2. History Summarization
Instead of truncating, periodically summarize the previous conversation and replace the history with that summary.
def summarize_history(history: list, client: OpenAI) -> str:
history_text = "
".join(
f"{m['role'].upper()}: {m['content']}" for m in history
)
response = client.chat.completions.create(
model="gpt-4o-mini", # Economical model for summarization
messages=[
{
"role": "system",
"content": "Summarize this conversation preserving important details: names, decisions made, key information mentioned."
},
{
"role": "user",
"content": history_text
}
]
)
return response.choices[0].message.content
def manage_context(messages: list, client: OpenAI, threshold: int = 80000) -> list:
if count_tokens(messages) > threshold:
system = [m for m in messages if m["role"] == "system"]
conversation = [m for m in messages if m["role"] != "system"]
# Summarize everything except the last 4 messages
to_summarize = conversation[:-4]
recent = conversation[-4:]
summary = summarize_history(to_summarize, client)
summary_message = {
"role": "system",
"content": f"Summary of previous conversation: {summary}"
}
return system + [summary_message] + recent
return messages
3. RAG Instead of Full Context
For large documents, instead of putting the entire document in context, use RAG — retrieve only the relevant fragments for each question. This dramatically reduces context usage and improves precision.
We covered how to implement RAG in detail in the article RAG Explained: How to Connect Your Own Documents to an LLM.
4. Prompt Caching
OpenAI and Anthropic offer prompt caching: if the beginning of your context is identical between calls (for example, a long system prompt or fixed reference documents), the provider caches that part and charges less for it.
At Anthropic this is called prompt caching and can reduce cost by up to 90% for the cached portion.
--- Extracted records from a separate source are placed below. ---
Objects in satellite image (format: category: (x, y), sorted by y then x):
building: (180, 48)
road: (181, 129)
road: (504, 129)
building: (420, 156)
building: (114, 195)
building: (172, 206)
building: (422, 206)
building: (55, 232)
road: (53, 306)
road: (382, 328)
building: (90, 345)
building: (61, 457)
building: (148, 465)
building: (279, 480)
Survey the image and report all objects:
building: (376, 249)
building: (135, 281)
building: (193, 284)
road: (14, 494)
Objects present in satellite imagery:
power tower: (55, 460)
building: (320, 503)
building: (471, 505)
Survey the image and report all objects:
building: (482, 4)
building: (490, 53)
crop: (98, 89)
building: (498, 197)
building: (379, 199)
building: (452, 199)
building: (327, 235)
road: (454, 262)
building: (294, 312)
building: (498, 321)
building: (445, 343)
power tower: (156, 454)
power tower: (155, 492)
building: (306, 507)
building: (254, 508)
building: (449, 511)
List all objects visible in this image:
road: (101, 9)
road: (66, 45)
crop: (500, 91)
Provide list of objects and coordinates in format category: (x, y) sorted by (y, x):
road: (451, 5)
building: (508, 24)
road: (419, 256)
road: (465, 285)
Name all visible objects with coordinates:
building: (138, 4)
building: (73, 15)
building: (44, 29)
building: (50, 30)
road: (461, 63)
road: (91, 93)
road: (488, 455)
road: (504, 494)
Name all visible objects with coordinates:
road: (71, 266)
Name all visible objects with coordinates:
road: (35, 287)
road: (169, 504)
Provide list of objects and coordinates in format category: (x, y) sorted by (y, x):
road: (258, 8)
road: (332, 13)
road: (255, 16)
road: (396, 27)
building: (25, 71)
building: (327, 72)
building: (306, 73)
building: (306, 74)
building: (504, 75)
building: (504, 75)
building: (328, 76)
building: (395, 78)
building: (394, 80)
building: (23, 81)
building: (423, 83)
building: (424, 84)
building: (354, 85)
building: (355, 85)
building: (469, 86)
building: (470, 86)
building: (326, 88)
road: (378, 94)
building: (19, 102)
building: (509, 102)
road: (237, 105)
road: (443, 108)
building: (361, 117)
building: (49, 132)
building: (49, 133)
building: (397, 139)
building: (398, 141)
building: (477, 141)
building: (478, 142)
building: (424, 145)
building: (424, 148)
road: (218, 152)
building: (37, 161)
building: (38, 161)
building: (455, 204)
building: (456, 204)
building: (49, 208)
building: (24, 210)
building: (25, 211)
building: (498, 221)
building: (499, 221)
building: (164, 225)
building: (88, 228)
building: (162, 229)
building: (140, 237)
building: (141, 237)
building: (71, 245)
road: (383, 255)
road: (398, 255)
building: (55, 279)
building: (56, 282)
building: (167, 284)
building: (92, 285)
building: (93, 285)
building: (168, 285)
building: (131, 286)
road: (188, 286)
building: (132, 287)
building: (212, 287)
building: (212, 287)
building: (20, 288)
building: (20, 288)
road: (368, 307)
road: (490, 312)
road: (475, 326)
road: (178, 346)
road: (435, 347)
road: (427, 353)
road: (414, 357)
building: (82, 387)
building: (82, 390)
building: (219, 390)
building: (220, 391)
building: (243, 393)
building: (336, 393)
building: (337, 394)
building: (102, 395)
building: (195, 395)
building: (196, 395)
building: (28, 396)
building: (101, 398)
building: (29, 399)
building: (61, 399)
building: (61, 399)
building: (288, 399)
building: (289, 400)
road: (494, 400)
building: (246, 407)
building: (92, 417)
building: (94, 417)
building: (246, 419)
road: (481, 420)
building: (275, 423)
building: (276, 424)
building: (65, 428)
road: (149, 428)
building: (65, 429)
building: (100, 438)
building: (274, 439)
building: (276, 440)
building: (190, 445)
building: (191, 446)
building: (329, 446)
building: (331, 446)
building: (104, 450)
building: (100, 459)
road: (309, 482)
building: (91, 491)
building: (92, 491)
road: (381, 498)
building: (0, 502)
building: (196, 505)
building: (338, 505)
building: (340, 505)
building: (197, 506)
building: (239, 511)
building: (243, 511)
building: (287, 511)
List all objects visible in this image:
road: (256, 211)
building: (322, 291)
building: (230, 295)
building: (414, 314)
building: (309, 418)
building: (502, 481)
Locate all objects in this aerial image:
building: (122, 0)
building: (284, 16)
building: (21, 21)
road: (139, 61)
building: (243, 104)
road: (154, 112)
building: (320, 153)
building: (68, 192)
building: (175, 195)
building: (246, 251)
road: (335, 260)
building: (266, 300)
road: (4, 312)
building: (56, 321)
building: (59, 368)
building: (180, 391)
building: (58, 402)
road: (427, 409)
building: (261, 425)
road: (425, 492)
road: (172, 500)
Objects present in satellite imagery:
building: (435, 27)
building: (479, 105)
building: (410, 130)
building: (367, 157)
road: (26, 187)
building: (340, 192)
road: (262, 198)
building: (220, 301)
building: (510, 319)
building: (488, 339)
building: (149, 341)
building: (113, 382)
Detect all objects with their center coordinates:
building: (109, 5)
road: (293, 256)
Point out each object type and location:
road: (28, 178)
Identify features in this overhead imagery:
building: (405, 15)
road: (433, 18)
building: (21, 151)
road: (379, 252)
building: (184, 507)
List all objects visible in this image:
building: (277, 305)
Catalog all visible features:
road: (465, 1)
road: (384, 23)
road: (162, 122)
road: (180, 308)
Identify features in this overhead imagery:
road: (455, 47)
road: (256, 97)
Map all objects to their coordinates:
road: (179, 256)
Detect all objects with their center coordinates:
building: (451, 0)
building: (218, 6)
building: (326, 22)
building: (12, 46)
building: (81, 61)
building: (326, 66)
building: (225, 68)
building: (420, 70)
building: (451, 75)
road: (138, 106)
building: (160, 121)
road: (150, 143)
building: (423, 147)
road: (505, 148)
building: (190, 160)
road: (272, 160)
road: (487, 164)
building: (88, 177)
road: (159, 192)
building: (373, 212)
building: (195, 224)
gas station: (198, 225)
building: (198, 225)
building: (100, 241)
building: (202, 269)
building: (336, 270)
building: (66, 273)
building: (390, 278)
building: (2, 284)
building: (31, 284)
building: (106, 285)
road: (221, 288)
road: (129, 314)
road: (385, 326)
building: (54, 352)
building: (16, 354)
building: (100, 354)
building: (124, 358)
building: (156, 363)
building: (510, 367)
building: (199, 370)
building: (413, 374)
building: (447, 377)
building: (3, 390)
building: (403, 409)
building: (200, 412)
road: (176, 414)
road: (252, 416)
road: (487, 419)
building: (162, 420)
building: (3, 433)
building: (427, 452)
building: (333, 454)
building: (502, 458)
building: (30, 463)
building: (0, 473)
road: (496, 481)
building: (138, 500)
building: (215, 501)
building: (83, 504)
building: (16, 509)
At OpenAI, caching is automatic for contexts that start the same way.
Cost and Context Window
The context window doesn't just affect what the model can process — it also affects cost. Commercial models charge per input token (what you send) and output token (what they generate).
If your application sends 10,000 tokens of context per call and makes 1,000 calls per day, that's 10 million input tokens daily. At GPT-4o's ~$2.50 per million input tokens, that's $25 per day just in input tokens — $750 per month.
Optimizing context window usage isn't just a technical problem, it's a cost problem at scale.
When a Large Context Window Is Actually Useful
You don't always need the largest possible context window. These are the cases where it genuinely makes a difference:
Full document analysis: analyzing an 80-page contract, auditing a complete code repository, reviewing a full financial report.
Very long conversations: multi-hour working sessions where accumulated context is extensive.
Few-shot with many examples: when you need to include 50-100 examples in the prompt so the model learns the correct pattern.
Multi-source synthesis: combining and synthesizing information from many documents in a single call.
For most chatbot and automation applications, 32,000-128,000 tokens is more than enough. The jump to Gemini's 1 million tokens only adds value for specific use cases.